Ce nouveau stade national, le Luxembourg en avait bien besoin. Cloîtré dans le stade Josy Barthel depuis 1931, le football luxembourgeois commençait à se sentir bien embêté, ces dernières saisons, lorsqu’il recevait de grandes nations du ballon rond ou des clubs mythiques. À l’image du F91 Diddeleng, qui dut remplacer une pelouse catastrophique deux jours avant un match d’Europa League face à l’APOEL Nicosie, ou encore de la sélection qui, quelques semaines plus tôt, avait tremblé jusqu’au dernier moment avant de jouer face au Portugal de Cristiano Ronaldo, pour les mêmes raisons. 

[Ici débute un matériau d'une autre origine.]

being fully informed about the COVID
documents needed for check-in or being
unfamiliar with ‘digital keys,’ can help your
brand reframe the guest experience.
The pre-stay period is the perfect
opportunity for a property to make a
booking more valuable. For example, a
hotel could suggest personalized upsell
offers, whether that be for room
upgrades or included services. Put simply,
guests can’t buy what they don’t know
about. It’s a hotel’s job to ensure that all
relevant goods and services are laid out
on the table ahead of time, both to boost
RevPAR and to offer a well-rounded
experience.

Car si la sélection a toujours joué contre de grandes nations, matchs de qualification pour les grandes compétitions oblige, la participation du F91 à deux campagnes consécutives d’UEFA Europa League n’était finalement pas si anecdotique que ça. Sur le plan sportif, ce serait mentir que de dire que le football luxembourgeois n’est pas en progression, et l’apparition d’une toute nouvelle coupe d’Europe, l’UEFA Europa Conference League, va donner plus de chance à des clubs modestes comme les nôtres de pouvoir participer aux joutes européennes. On peut, dès lors et sans se mouiller, parier que de nouvelles campagnes européennes verront le jour dans les prochaines années au Grand-Duché, et peut-être même dès cette saison, car à l’heure où nous écrivons ces lignes, le Fola Esch est toujours en course, même si le match aller compromet  sérieusement les chances de qualification. Si les échecs de qualifications du Racing, du Swift Hesperange et du F91 nous laissent un petit goût d’inachevé pour cette saison, tout laisse à croire que la participation de clubs de BGL Ligue se multipliera au cours des saisons à venir.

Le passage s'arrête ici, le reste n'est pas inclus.